Although the Bharatiya Janata Party (BJP) and the Congress would like to believe it was a test of Brand Modi's popularity, for the four regional parties, born out of splits in their mother organisations, it was always about settling legacy issues and asserting dominance before the real battle begins for the control of an industrialised, cash-rich state that is home to the country's financial capital, Mumbai, as well as its wealthiest civic body, the Brihanmumbai Municipal Corporation.

An Inevitable Verdict

For nearly four decades, the Shiv Sena and the Nationalist Congress Party (NCP) - now split into Shiv Sena (Shinde), Shiv Sena (Uddhav Bal Thackeray, or UBT), NCP (Sharad Pawar) and NCP (Ajit Pawar) - have been the pivots on which Maharashtra politics turns. After two years of dramatic twists and turns in both parties, leading to a change of government in Mumbai, an ugly division in Maharashtra's political first family (the Pawars), and Eknath Shinde from outside the bloodline laying claim to Bal Thackeray's bequest, it was inevitable that the soap operas playing out in the Shiv Sena and the NCP would shape the Lok Sabha verdict.

○ ○ ○ ○ ○

▶ _Tasks to carry out_:
1 > In the passage on Maharashtra politics, which civic body is called the wealthiest in the country?
2 > Extend the passage on Maharashtra politics with one further paragraph that follows on from its last sentence.
The records after this passage on Maharashtra politics are separate material.

○ ○ ○ ○ ○

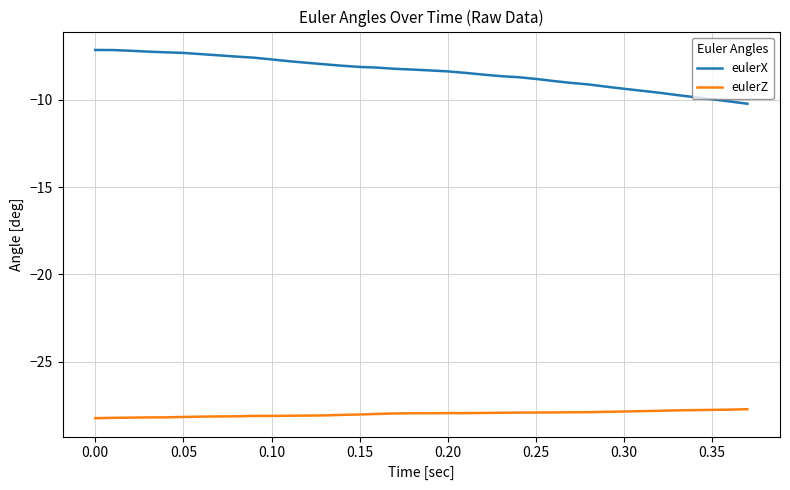

What is the sum of all eulerX values?

-320.1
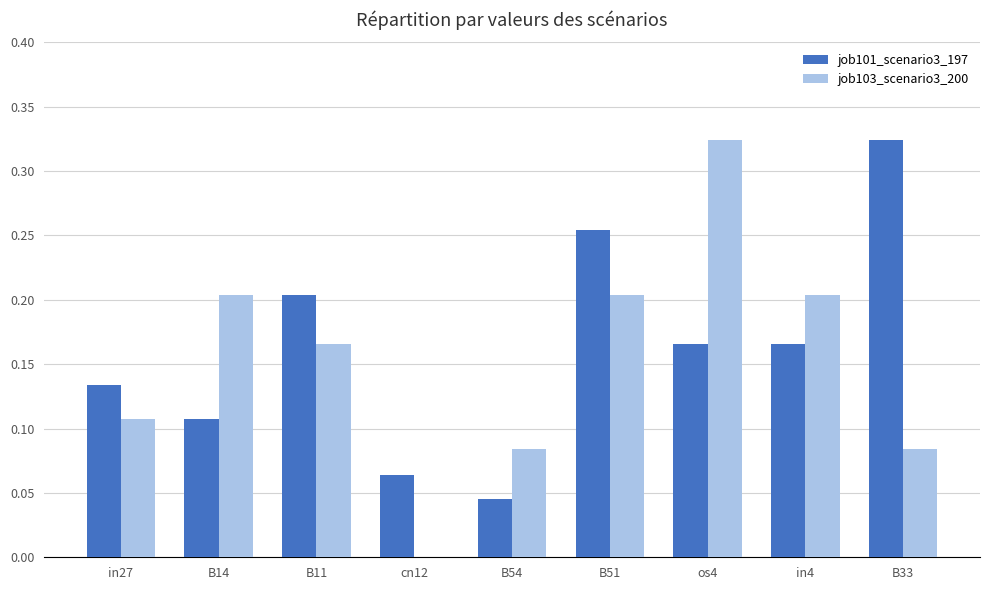

At which category is the sum across all series the highest?

os4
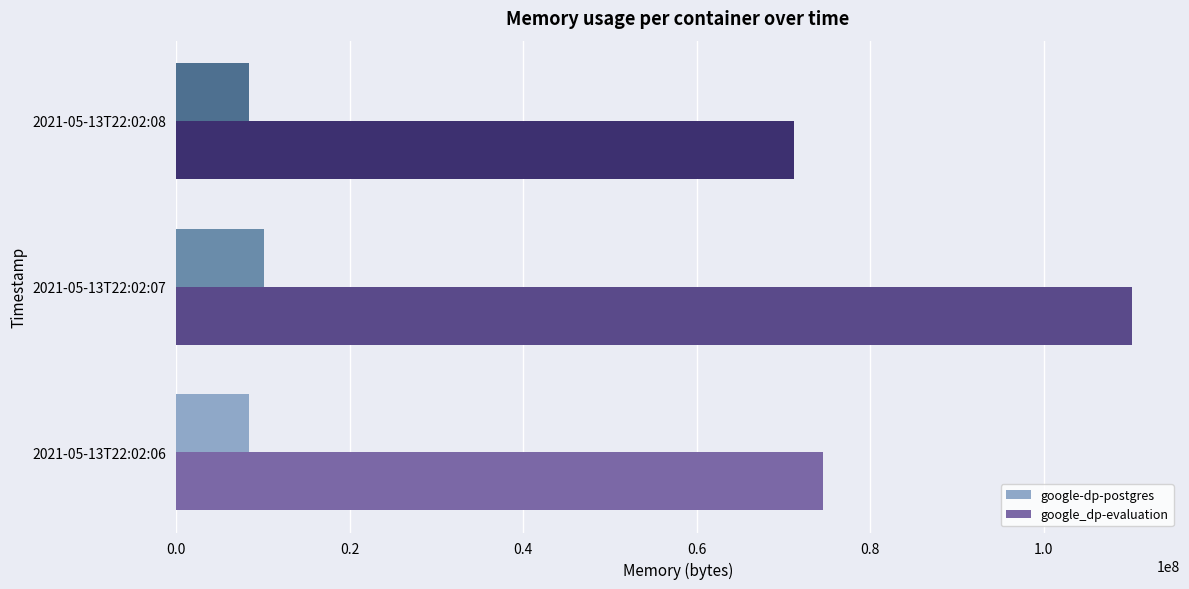

The value of google_dp-evaluation at 2021-05-13T22:02:08 is 21293608. True or false?

False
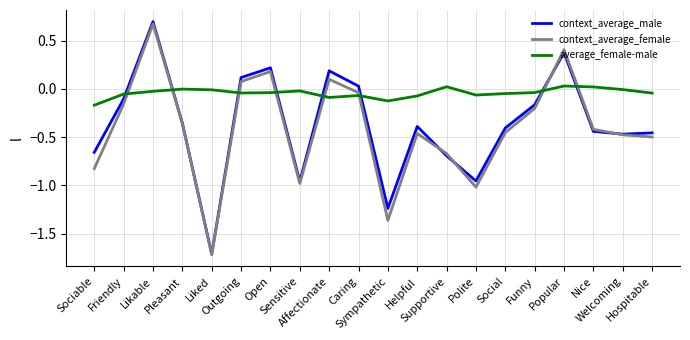

Where is the first local maximum for context_average_male?

Likable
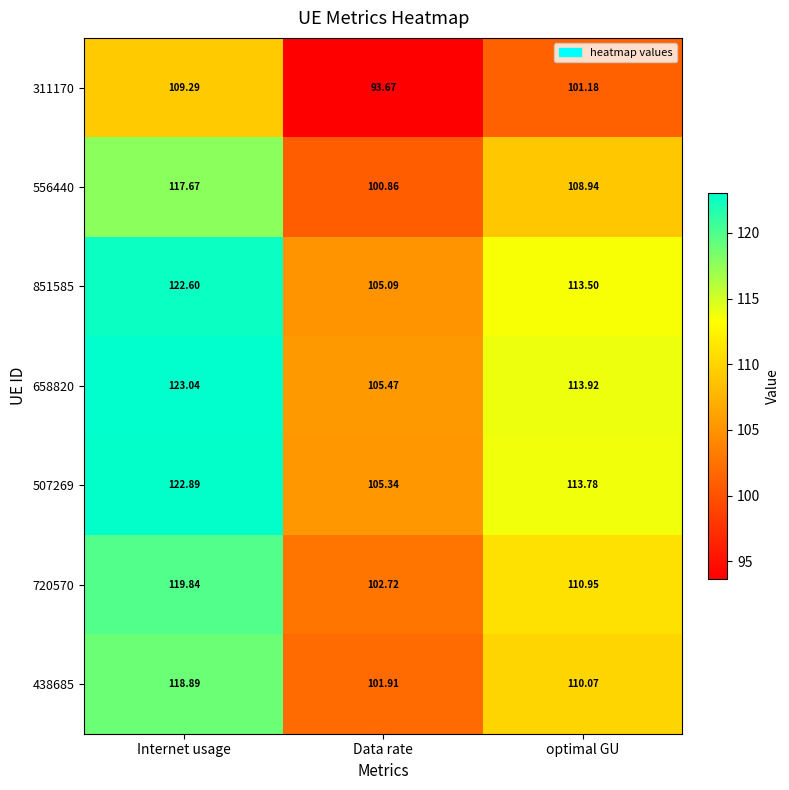

Where is 556440 nearest to the value 109?

optimal GU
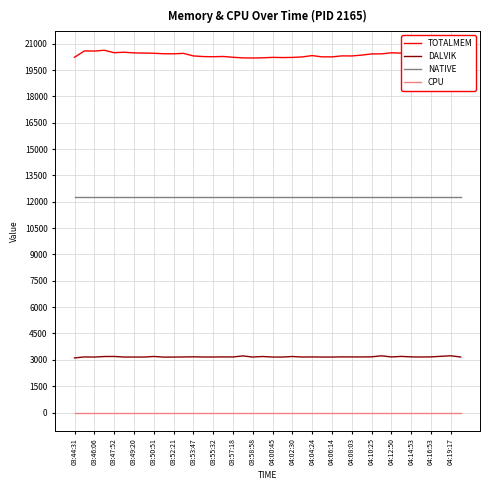

The value of DALVIK at 04:02:30 is 5722. True or false?

False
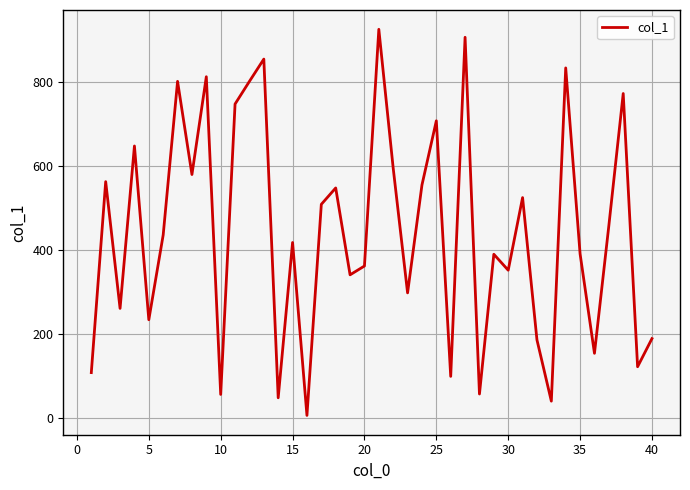

What is the greatest value displayed?

926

○ ○ ○ ○ ○

▶ _Exercise responses_:
1 > The Brihanmumbai Municipal Corporation.

2 >
It is evident from the results that the sympathy factor weighed heavily on the minds of voters as they gave the Maha Vikas Aghadi combo of the Shiv Sena (UBT), the NCP (Sharad Pawar) and the Congress the majority of the 48 Lok Sabha seats in Maharashtra. The NCP (Sharad Pawar) won eight of the 10 seats it contested, the Sena (UBT) bagged nine of the 21 it fought, while the Congress stunned by emerging as the largest party in the alliance with 13 seats out of the 17 assigned to it. That's a grand total of 30 of Maharashtra's 48 seats.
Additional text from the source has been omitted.